### [EXERCISE BRIEF]
Where does the string "Figure" appear in the records? Copy each line that holds it.

### [EXTRACTED ENTRIES]
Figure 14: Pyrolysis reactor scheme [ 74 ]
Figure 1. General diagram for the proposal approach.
...
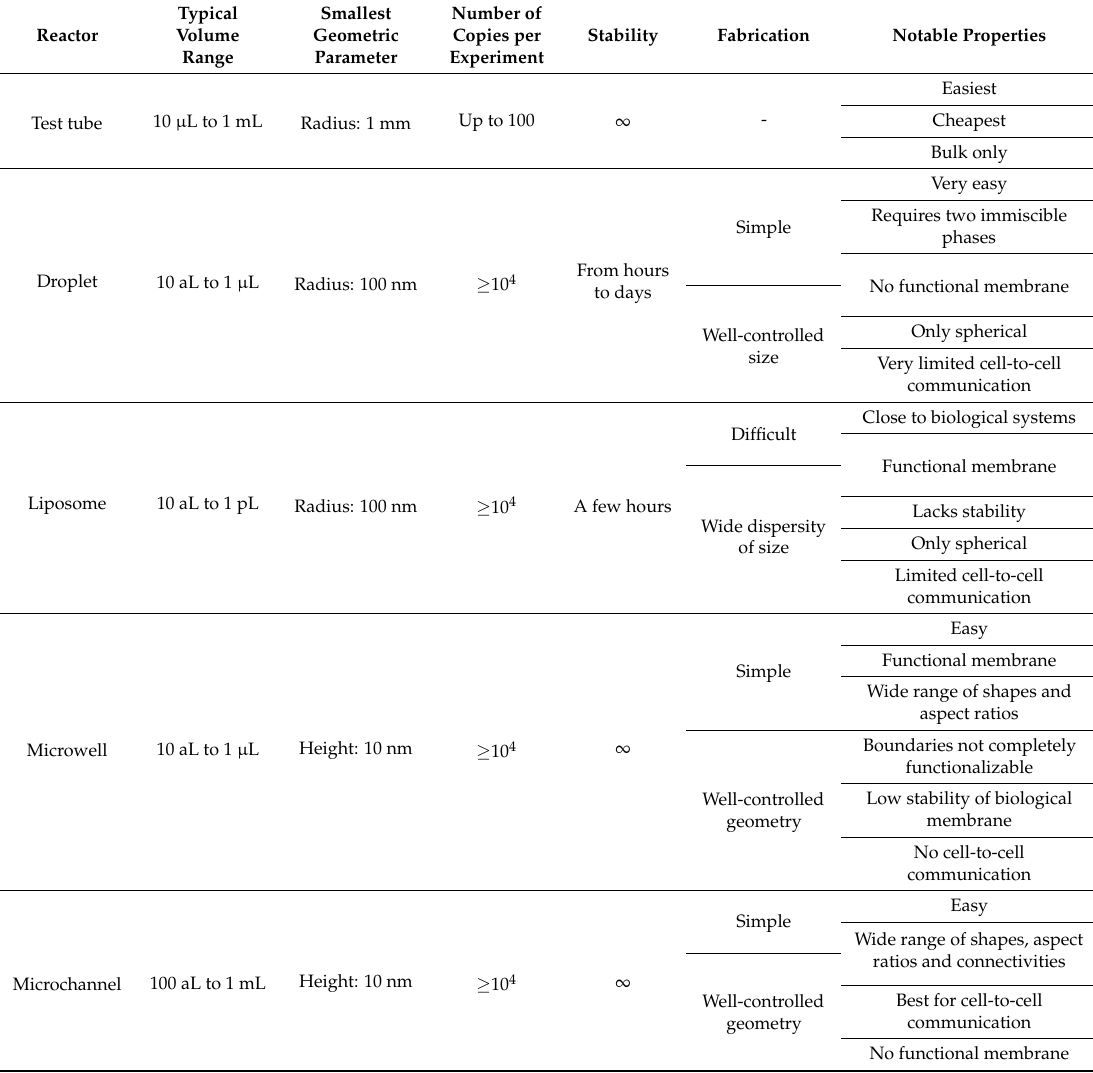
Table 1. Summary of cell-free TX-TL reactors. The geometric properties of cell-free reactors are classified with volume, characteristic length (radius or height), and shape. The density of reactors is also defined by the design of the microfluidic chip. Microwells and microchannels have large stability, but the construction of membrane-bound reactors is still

### [OUTPUT BELOW]
Figure 14: Pyrolysis reactor scheme [ 74 ]
Figure 1. General diagram for the proposal approach.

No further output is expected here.